A handful of the requirements (community adoption, interface for management, no manual intervention for failover) were met by all options considered. We decided to rule out solutions that involve determining the master by configuring a floating/virtual IP, which would not work well in many modern cloud environments without jumping through some operational hoops. Additionally, we eliminated Corosync and Pacemaker since they were older products that required extra complexity and specialized knowledge.
We concluded that Stolon and Patroni both were good solutions. Their architectures are both easy to understand which is in no small part thanks to the fact that they offload all of the consensus heavy-lifting to etcd/consul. Adoption wise, they appear to be on equal footing, at least by the metric of Github stars, followers, and forks. There is also a good deal of documentation and sample configurations/scripts for both of them.
Ultimately we decided to choose Patroni because of its slightly simpler architecture and more modular approach to load balancing. Where Stolon requires you to use its own stolon-proxy nodes for load balancing, Patroni exposes health checks on the PostgreSQL nodes and lets you use Kubernetes, AWS ELB, HA Proxy, or another proxy solution to deal with load balancing. Where Stolon requires an additional layer of standalone sentinel and proxy services, Patroni is able to offer the same HA guarantees with “bots” on the PostgreSQL instances communicating with an etcd cluster.
Getting started with Patroni
The core architecture of Patroni looks like this:
Each PostgreSQL node has a Patroni bot deployed on it. The bots are capable both of managing the PostgreSQL database and updating the distributed consensus system (etcd in this case although Zookeeper, Consul, and the Kubernetes API, which is backed by etcd, are also perfectly fine options).

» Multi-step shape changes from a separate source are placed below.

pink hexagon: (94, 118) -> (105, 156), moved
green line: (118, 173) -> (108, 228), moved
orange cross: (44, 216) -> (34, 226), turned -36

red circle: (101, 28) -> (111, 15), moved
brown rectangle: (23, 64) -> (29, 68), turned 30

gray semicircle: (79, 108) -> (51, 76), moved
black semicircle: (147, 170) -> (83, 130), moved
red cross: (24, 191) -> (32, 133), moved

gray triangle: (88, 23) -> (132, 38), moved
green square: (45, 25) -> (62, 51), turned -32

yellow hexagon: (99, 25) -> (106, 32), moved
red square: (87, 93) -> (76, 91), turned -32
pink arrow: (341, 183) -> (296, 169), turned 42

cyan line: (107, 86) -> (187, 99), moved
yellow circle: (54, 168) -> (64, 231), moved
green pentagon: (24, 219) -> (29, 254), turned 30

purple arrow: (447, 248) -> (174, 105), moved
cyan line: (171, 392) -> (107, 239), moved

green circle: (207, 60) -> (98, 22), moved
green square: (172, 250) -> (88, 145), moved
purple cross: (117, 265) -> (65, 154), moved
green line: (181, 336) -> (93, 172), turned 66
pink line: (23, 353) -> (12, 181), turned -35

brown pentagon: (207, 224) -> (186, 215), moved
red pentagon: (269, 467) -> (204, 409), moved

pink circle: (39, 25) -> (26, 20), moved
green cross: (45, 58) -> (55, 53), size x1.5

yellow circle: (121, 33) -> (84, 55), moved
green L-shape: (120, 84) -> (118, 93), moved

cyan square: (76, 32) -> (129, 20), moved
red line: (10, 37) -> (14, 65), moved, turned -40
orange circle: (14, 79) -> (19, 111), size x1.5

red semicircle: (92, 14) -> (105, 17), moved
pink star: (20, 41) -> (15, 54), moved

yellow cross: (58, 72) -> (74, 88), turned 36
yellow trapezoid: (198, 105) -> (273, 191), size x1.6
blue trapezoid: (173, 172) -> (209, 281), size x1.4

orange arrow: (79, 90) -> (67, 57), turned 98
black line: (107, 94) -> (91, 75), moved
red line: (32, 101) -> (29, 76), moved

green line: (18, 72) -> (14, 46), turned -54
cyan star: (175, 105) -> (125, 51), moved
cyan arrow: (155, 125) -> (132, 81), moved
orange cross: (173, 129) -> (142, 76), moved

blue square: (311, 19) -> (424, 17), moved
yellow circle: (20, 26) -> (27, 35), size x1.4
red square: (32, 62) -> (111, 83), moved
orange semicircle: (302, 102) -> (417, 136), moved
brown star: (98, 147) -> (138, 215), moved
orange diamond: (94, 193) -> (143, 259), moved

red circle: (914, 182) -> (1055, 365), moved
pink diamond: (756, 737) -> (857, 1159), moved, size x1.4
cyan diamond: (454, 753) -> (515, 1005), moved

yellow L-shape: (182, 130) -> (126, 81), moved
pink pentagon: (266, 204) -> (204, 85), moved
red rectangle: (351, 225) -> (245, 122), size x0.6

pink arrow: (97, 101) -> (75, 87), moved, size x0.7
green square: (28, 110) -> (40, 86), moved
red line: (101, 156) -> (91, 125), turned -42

Etcd must be deployed in an HA fashion that allows its individual nodes to reach a quorum about the state of the cluster. This requires a minimum deployment of 3 etcd nodes.
Leader election is handled by attempting to set an expiring key in etcd. The first PostgreSQL instance to set the etcd key via its bot becomes the primary. Etcd ensures against race conditions with a Raft-based consensus algorithm. When a bot receives acknowledgement that it has the key, it sets up the PostgreSQL instance as a primary. All other nodes will see that a primary has been elected and their bots will set their PostgreSQL instances up as replicas.
The primary key has a short TTL attached to it. The primary’s bot must continually health check its PostgreSQL instance and update the primary key. If this doesn’t happen because (a) the node loses connectivity, (b) the database fails, or (c) the bot dies, the key will expire. This will cause the primary to be fully removed from the system. When the replicas see that there is no primary key, each replica will attempt to become the primary unless it is obvious through exchanging information between bots that one of the primaries should be elected over the other. The bots will then either choose an obvious candidate for promotion or both race to be promoted to the primary.
You can find this flow illustrated below:
Common failover scenarios
There are a number of failover scenarios we made sure to test when fully evaluating failover functionality. Some of the key ones to keep in mind are:
- The primary database crashes or is shut down
- The server with the primary database crashes, is shut down, or is unreachable
- A failed primary thinks it is a primary after failover
- Replica databases crash or shut down
- The Patroni bot on the primary goes down
- The Patroni bot on the replica goes down
- A replica is added to the cluster
Above, we shared what we believe to be the best automatic failover solution for TimescaleDB users. While there are many third party solutions available, ultimately we went with Patroni because it combined robust and reliable failover with a simple architecture and easy-to-use interface.